Russia is holding at very least 5 other Ukrainian nationals whose cases arouse grave concern. Oleg Sentsov, civic activist Oleksandr Kolchenko and two other Crimean opponents of Russian annexation of the Crimea were arrested in Simferopol in May and were soon taken, against their will, to Russia [Moscow], where they remain in detention. The FSB claims that they were behind a ‘Right Sector’ plot to carry out terrorist acts and destroy major parts of the infrastructure in Simferopol and Sevastopol on Victory Day, May 9. Russia has constantly demonized the far-right and ultra-nationalist Right Sector and paid effectively no head to the party’s dismal showing in both presidential and parliamentary elections.
There were no terrorist acts although the arrests were made after the supposed date planned for them. The only ‘evidence’ comes from ‘confessions’ given by Gennady Afanasyev and Oleksy Chirniy. Both claim that Sentsov ‘masterminded the plot’. Both Sentsov and Kolchenko have repeatedly alleged that they were subjected to torture and that Sentsov was warned that if he didn’t give testimony against EuroMaidan and the new Kyiv government, they would claim that he was the mastermind of the purported ‘terrorist plot’.
Sentsov is a well-known film director with a growing international reputation. He is also a solo father with two young children, one of whom is autistic. If this makes him a wildly improbable candidate for ‘terrorist mastermind’, so too must the claim that Kolchenko, a left-wing anarchist, was part of a far-right nationalist party ‘plot’. Add to this the fact that the only ‘evidence’ is from confessions obtained while the men were totally in the control of the Simferopol enforcement bodies without access to lawyers or contact with their families.
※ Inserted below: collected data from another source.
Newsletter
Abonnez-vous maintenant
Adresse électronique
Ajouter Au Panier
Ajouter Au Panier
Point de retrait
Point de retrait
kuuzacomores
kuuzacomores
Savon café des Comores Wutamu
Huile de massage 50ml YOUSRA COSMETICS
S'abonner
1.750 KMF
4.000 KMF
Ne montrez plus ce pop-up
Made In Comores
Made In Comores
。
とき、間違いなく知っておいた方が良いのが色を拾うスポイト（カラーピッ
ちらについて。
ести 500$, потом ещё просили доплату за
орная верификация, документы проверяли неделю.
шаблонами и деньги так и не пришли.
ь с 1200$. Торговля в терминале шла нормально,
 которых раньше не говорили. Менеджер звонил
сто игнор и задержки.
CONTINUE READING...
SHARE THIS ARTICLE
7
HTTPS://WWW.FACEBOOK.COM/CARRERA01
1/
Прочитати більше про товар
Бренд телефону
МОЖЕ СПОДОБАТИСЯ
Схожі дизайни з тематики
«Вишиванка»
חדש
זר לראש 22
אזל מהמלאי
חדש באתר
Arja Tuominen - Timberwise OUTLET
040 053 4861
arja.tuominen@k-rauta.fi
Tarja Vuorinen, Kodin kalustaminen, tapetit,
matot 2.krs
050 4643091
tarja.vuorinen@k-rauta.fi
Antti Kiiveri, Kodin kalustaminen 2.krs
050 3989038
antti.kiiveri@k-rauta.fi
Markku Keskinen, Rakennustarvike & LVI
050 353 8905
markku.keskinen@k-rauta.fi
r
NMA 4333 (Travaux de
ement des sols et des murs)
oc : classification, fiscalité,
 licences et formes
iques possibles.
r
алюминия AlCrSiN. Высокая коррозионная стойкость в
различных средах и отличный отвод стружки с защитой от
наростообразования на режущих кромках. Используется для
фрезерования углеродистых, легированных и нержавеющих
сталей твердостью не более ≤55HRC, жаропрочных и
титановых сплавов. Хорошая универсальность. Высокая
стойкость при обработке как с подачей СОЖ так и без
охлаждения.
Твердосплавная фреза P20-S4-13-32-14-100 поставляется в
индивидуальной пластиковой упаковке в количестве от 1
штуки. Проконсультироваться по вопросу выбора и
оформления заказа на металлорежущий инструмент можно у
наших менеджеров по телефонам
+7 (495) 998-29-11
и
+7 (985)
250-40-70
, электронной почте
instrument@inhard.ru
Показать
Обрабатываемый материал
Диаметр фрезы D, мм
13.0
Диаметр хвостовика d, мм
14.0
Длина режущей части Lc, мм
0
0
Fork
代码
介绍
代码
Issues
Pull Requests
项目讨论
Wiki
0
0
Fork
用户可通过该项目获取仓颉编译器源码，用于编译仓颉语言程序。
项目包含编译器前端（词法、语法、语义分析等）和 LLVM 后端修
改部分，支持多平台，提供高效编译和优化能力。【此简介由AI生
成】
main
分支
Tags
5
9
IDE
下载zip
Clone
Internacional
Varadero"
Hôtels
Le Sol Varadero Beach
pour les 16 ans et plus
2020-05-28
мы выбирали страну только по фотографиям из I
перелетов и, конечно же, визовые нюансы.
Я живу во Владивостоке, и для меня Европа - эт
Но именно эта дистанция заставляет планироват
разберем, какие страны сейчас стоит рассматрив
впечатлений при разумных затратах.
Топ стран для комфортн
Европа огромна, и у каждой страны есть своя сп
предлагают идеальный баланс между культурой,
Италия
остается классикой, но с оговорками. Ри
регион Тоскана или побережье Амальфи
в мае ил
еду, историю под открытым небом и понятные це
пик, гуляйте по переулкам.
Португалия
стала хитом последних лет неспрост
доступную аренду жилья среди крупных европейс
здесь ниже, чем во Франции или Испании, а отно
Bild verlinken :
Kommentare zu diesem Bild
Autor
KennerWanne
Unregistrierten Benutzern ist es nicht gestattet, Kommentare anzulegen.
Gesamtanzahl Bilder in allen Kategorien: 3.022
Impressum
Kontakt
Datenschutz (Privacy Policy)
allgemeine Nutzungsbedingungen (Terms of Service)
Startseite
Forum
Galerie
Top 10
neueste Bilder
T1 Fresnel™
Amnesty International has called for Sentsov and Kolchenko’s release from Russian detention and Memorial has recognized them as political prisoners.
Yury Yatsenko, a Lviv law student in his final year, was not illegally taken to Russia but there are very strong grounds for believing that the charges against him and his detention in a Russian SIZO are impelled by political considerations and do not bear scrutiny.
Yatsenko and his friend Bohdan Yarychevsky, were detained in Russia’s Kursk oblast in early May. They were held in a police station without food or sleep for two days, and not allowed to ring their relatives, a lawyer or the Ukrainian consul. During that time the FSB [Russian security service] turned up, interrogated them, suspecting that they had been ‘sent by Dmytro Yarosh’ [the leader of Right Sector] or by Ukraine’s SBU. The ‘grounds’ for such suspicions were a map showing Kursky Station found on their mobile telephone. Yarychevsky explains that they’d saved it in order to get their bearings and know how to get to the station to catch the coach home. The FSB, however, deemed the photo ‘suspicious’ and possibility indicating a plan to blow up the station.
Yatsenko and Yarychevsky were not officially detained for imaginary ‘radicalism’ or ‘nationalism’, nor were they suspected of any criminal offence. A court on May 8 ruled that they had committed an administrative offence by ticking the box ‘private purpose’ on the border entry form, when they should have ticked the ‘tourism’ box.
Both young men were subjected to torture with the FSB wanting them to publicly testify that a military junta had taken over in Ukraine and to ask for political asylum. They constantly received threats that if they didn’t cooperate, criminal charges would be concocted, with drugs or weapons planted.
This is basically what happened, though against only one of the two – Yury Yatsenko - who has been charged with ‘smuggling explosive devices’. Yarychevsky was deported and is taking part in efforts to obtain his friend’s release.